### Extrait du document
Nous partons de l’idée qu’il est possible de maintenir une vie digne et heureuse sur Terre. Nous nous battons contre ce qui détruit le vivant. Nous agissons pour ce qui le préserve. Pour cela, suivant les recommandations scientifiques sur le climat et la biodiversité, nous visons une victoire climatique à travers une profonde transformation de nos vies et de nos sociétés. Notre objectif : une neutralité carbone effective en 2050 (accords de Paris, COP21) via une décroissance énergétique mondiale perceptible dès 2025. Attendu sans succès depuis des décennies, le miracle technologique ne nous sauvera pas. Nous devons quitter le business as usual, synonyme de mort précoce pour des milliards d’humains et d’espèces vivantes.
Nous travaillons à bâtir un rapport de force politique pour sortir du productivisme et du consumérisme destructeurs qui structurent le système économique actuel. Notre ennemi est cette norme sociale actuelle et non les individus. Étant sortis du déni, agissons ici et maintenant. Arrêtons de nous attendre les uns les autres de peur de se marginaliser en étant les premiers. Devenons cette minorité motrice, catalyseur enthousiaste d’une transition désirable capable d’initier le changement nécessaire dans toute la société.

### Entrées fournies
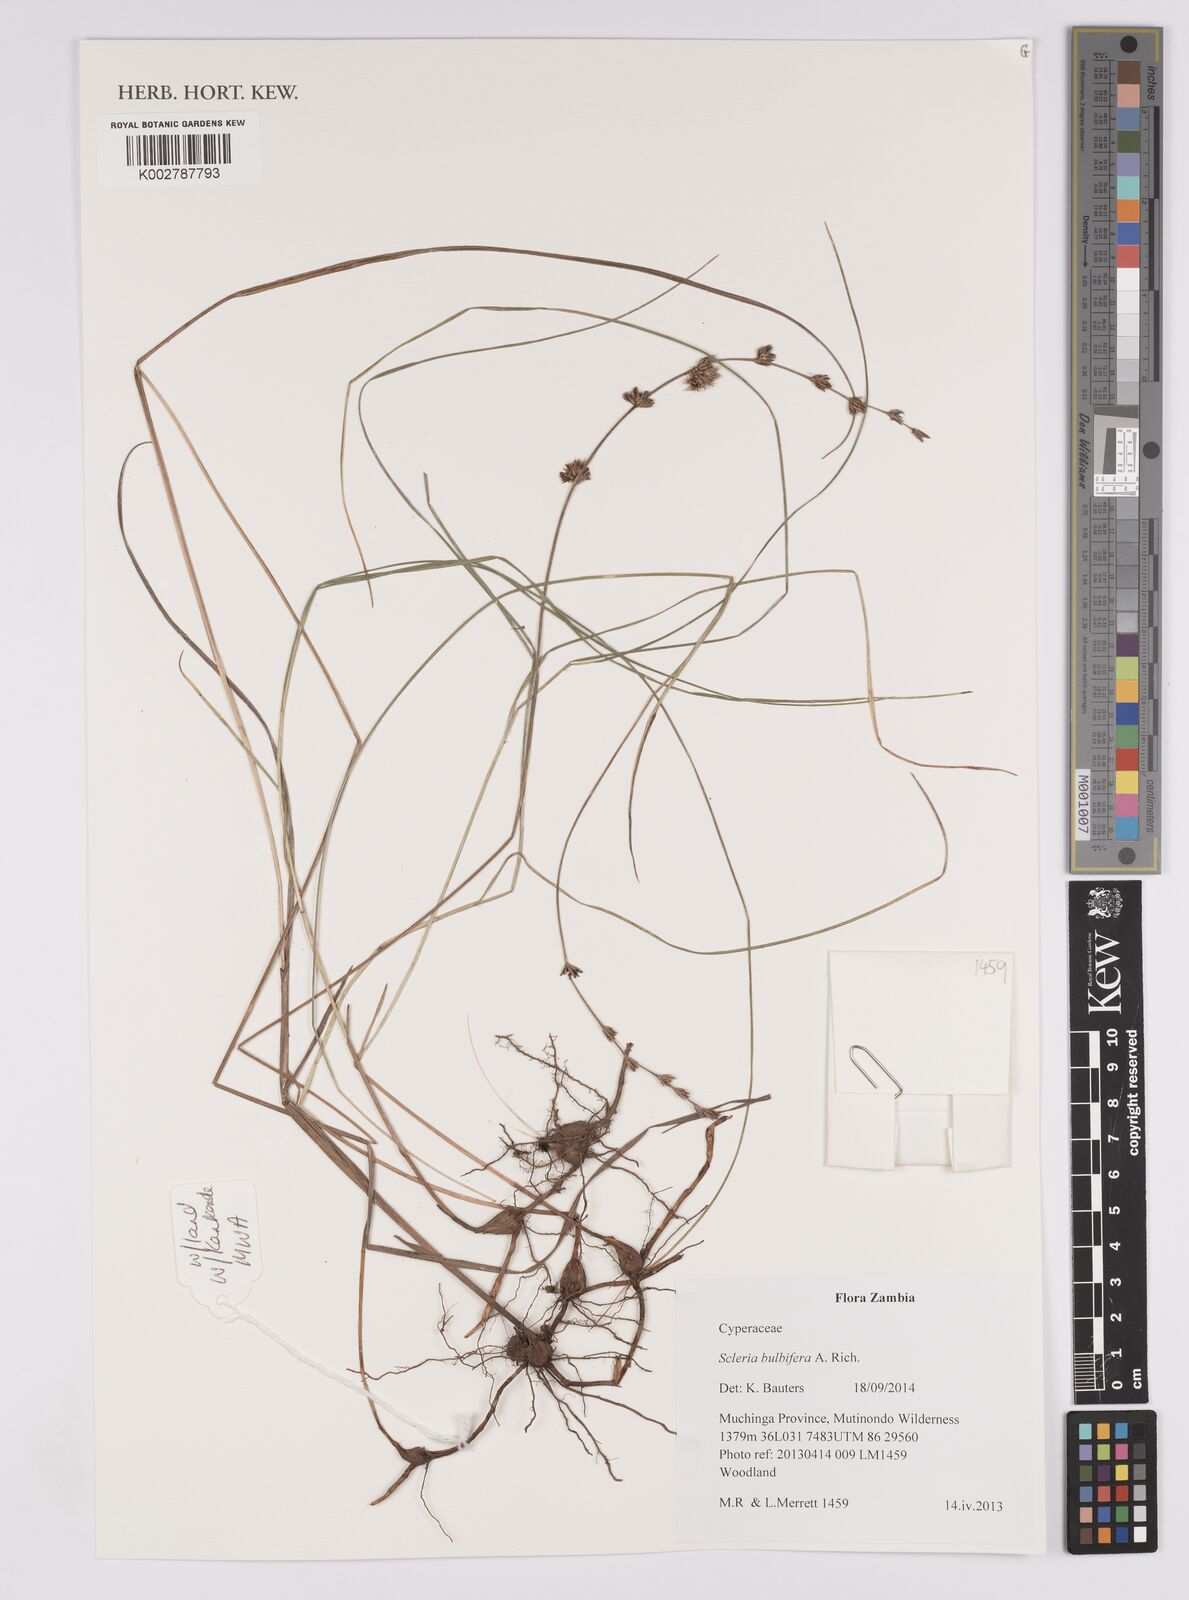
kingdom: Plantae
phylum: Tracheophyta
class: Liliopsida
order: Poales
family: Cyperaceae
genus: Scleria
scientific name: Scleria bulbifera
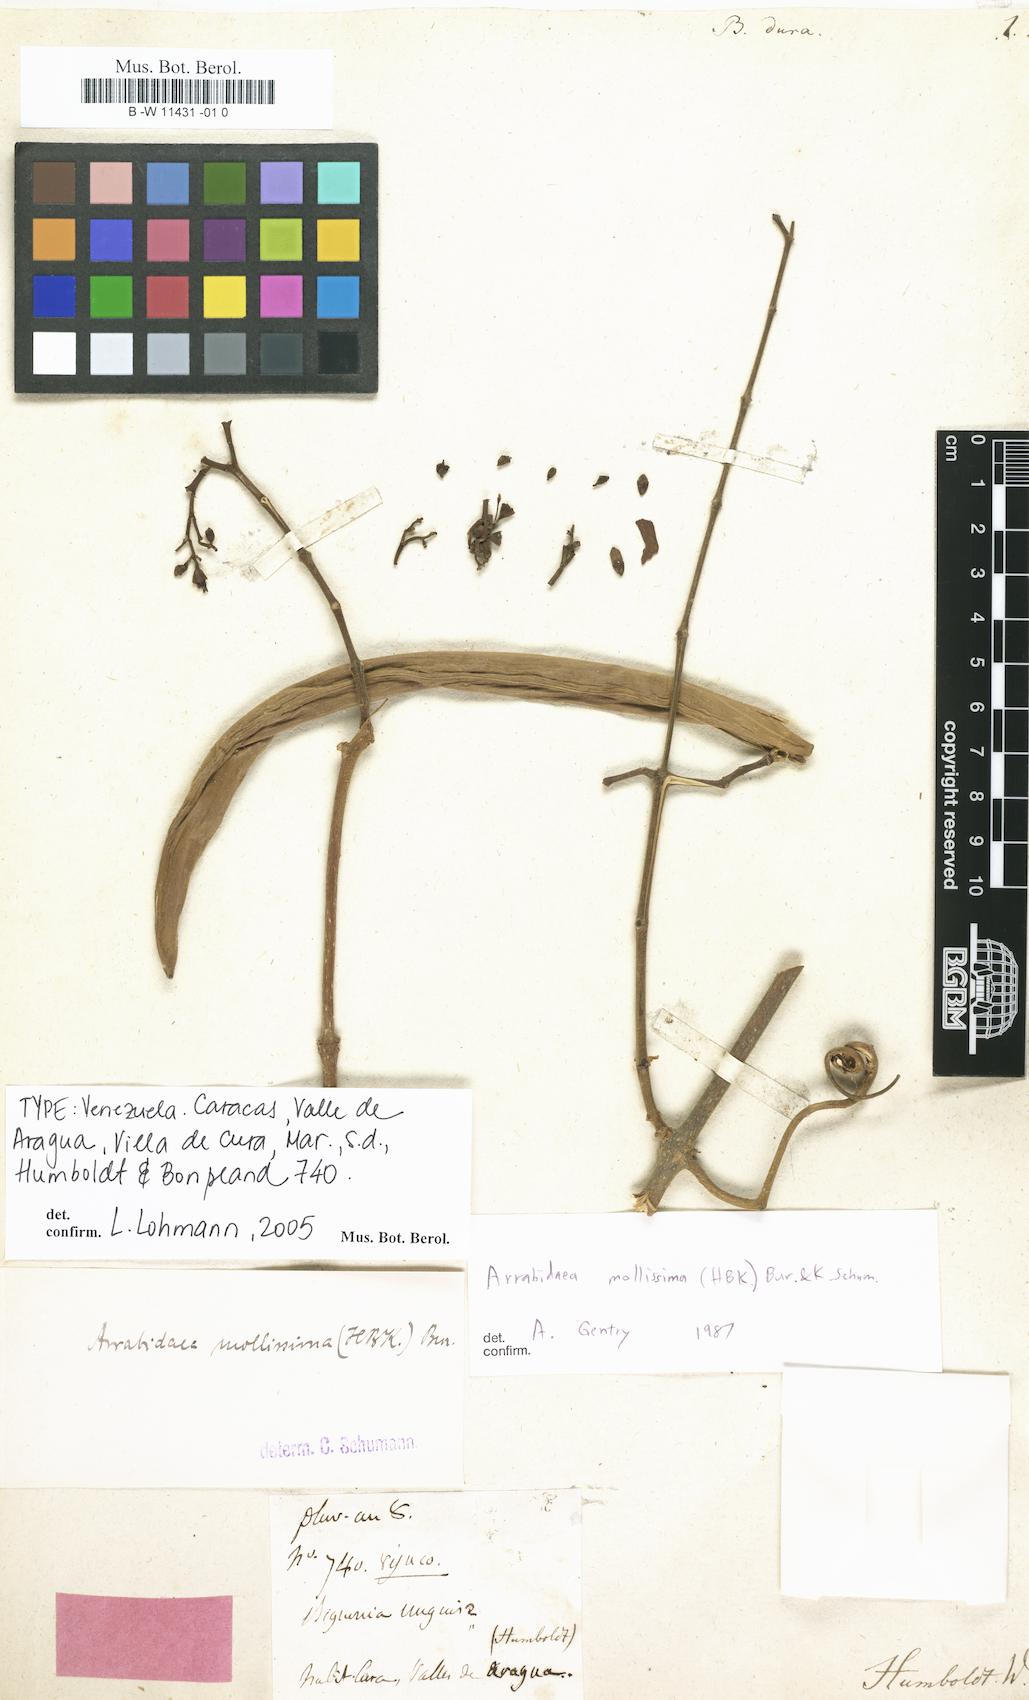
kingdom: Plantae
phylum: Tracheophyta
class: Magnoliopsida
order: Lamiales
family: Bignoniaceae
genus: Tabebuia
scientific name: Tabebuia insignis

### Consigne
Reproduisez le passage de l'extrait sur l'engagement écologique qui s'ouvre sur les mots « Nous travaillons à » et se clôt sur « toute la société. », en y substituant « extractivisme » à « productivisme ».

### Réponse à l'exercice
Nous travaillons à bâtir un rapport de force politique pour sortir du extractivisme et du consumérisme destructeurs qui structurent le système économique actuel. Notre ennemi est cette norme sociale actuelle et non les individus. Étant sortis du déni, agissons ici et maintenant. Arrêtons de nous attendre les uns les autres de peur de se marginaliser en étant les premiers. Devenons cette minorité motrice, catalyseur enthousiaste d’une transition désirable capable d’initier le changement nécessaire dans toute la société.